EXERCISE: Turn the text read from each of the records below into one numbered list, one line per item, with blank lines omitted and the pictures left out.

STUDY MATERIAL:

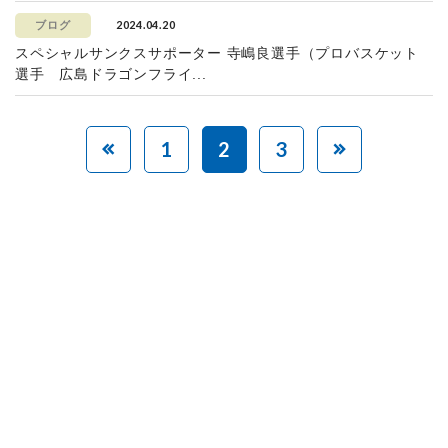
2024.04.20
ブログ
スペシャルサンクスサポーター 寺嶋良選手（プロバスケット
選手 広島ドラゴンフライ...
1
2
3
赤ちゃんとお母さんの
「笑顔」をつくる
あなたのご寄付で「涙」を減らし、「笑顔」を増やすことができま
す。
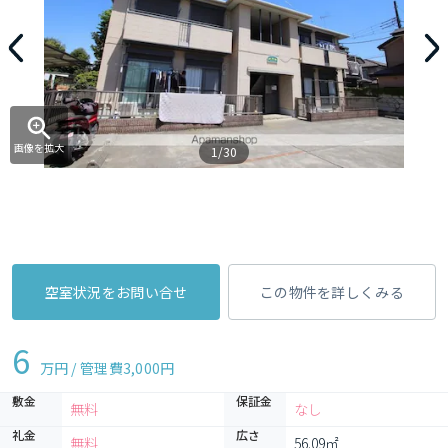
画像を拡大
1/30
空室状況をお問い合せ
この物件を詳しくみる
6
万円 / 管理費
3,000円
敷金
保証金
無料
なし
礼金
広さ
無料
56.09㎡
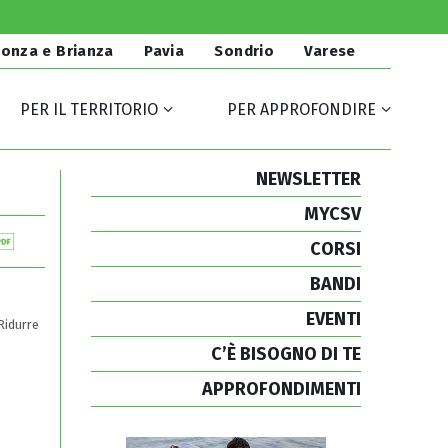
onza e Brianza
Pavia
Sondrio
Varese
PER IL TERRITORIO
PER APPROFONDIRE
NEWSLETTER
MYCSV
CORSI
BANDI
EVENTI
Ridurre
C’È BISOGNO DI TE
APPROFONDIMENTI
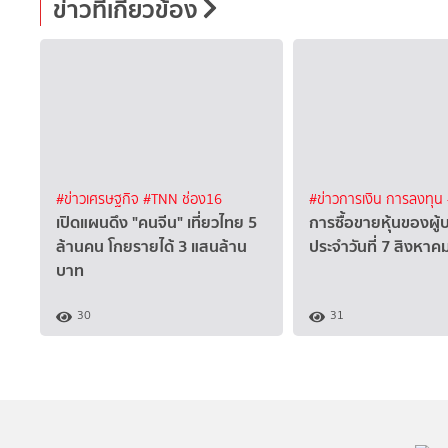
ข่าวที่เกี่ยวข้อง
#ข่าวเศรษฐกิจ
#TNN ช่อง16
#ข่าวการเงิน การลงทุน
เปิดแผนดึง "คนจีน" เที่ยวไทย 5
การซื้อขายหุ้นของผู้
ล้านคน โกยรายได้ 3 แสนล้าน
ประจำวันที่ 7 สิงหา
บาท
30
31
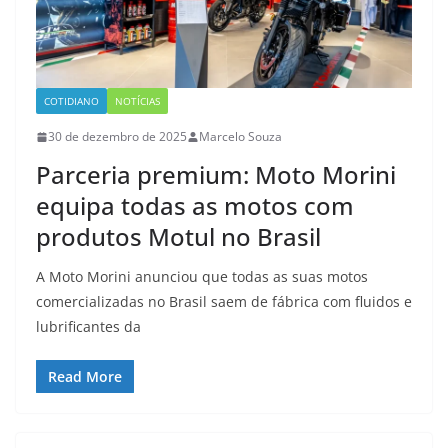
COTIDIANO
NOTÍCIAS
30 de dezembro de 2025
Marcelo Souza
Parceria premium: Moto Morini
equipa todas as motos com
produtos Motul no Brasil
A Moto Morini anunciou que todas as suas motos
comercializadas no Brasil saem de fábrica com fluidos e
lubrificantes da
Read More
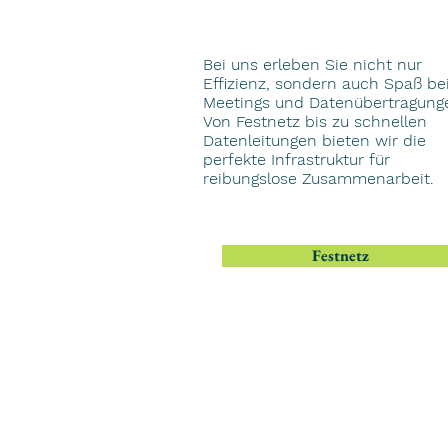
Bei uns erleben Sie nicht nur
Effizienz, sondern auch Spaß be
Meetings und Datenübertragung
Von Festnetz bis zu schnellen
Datenleitungen bieten wir die
perfekte Infrastruktur für
reibungslose Zusammenarbeit.
Festnetz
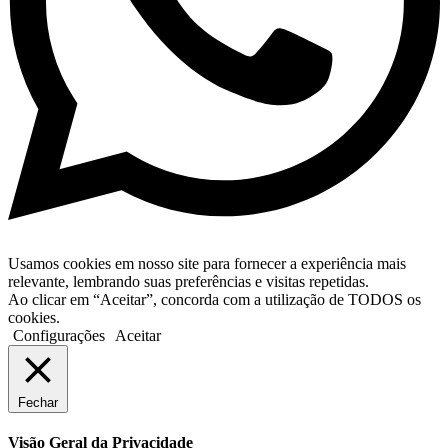
Usamos cookies em nosso site para fornecer a experiência mais
relevante, lembrando suas preferências e visitas repetidas.
Ao clicar em “Aceitar”, concorda com a utilização de TODOS os
cookies.
Configurações
Aceitar
Fechar
Visão Geral da Privacidade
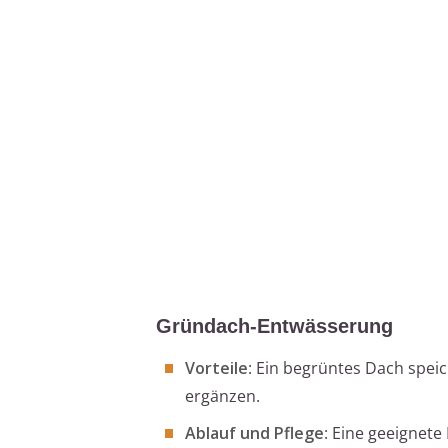
Gründach-Entwässerung
Vorteile
: Ein begrüntes Dach spe
ergänzen.
Ablauf und Pflege
: Eine geeignet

WRITTEN SOLUTION:
1. 2024.04.20
2. ブログ
3. スペシャルサンクスサポーター 寺嶋良選手（プロバスケット
4. 選手 広島ドラゴンフライ...
5. 1
6. 2
7. 3
8. 赤ちゃんとお母さんの
9. 「笑顔」をつくる
10. あなたのご寄付で「涙」を減らし、「笑顔」を増やすことができま
11. す。
12. 画像を拡大
13. 1/30
14. 空室状況をお問い合せ
15. この物件を詳しくみる
16. 6
17. 万円 / 管理費
18. 3,000円
19. 敷金
20. 保証金
21. 無料
22. なし
23. 礼金
24. 広さ
25. 無料
26. 56.09㎡
27. onza e Brianza
28. Pavia
29. Sondrio
30. Varese
31. PER IL TERRITORIO
32. PER APPROFONDIRE
33. NEWSLETTER
34. MYCSV
35. CORSI
36. BANDI
37. EVENTI
38. Ridurre
39. C’È BISOGNO DI TE
40. APPROFONDIMENTI
41. ข่าวที่เกี่ยวข้อง
42. #ข่าวเศรษฐกิจ
43. #TNN ช่อง16
44. #ข่าวการเงิน การลงทุน
45. เปิดแผนดึง "คนจีน" เที่ยวไทย 5
46. การซื้อขายหุ้นของผู้
47. ล้านคน โกยรายได้ 3 แสนล้าน
48. ประจำวันที่ 7 สิงหา
49. บาท
50. 30
51. 31
52. COTIDIANO
53. NOTÍCIAS
54. 30 de dezembro de 2025
55. Marcelo Souza
56. Parceria premium: Moto Morini
57. equipa todas as motos com
58. produtos Motul no Brasil
59. A Moto Morini anunciou que todas as suas motos
60. comercializadas no Brasil saem de fábrica com fluidos e
61. lubrificantes da
62. Read More
63. Bei uns erleben Sie nicht nur
64. Effizienz, sondern auch Spaß be
65. Meetings und Datenübertragung
66. Von Festnetz bis zu schnellen
67. Datenleitungen bieten wir die
68. perfekte Infrastruktur für
69. reibungslose Zusammenarbeit.
70. Festnetz
71. Usamos cookies em nosso site para fornecer a experiência mais
72. relevante, lembrando suas preferências e visitas repetidas.
73. Ao clicar em “Aceitar”, concorda com a utilização de TODOS os
74. cookies.
75. Configurações
76. Aceitar
77. Fechar
78. Visão Geral da Privacidade
79. Gründach-Entwässerung
80. Vorteile
81. : Ein begrüntes Dach spe
82. ergänzen.
83. Ablauf und Pflege
84. : Eine geeignet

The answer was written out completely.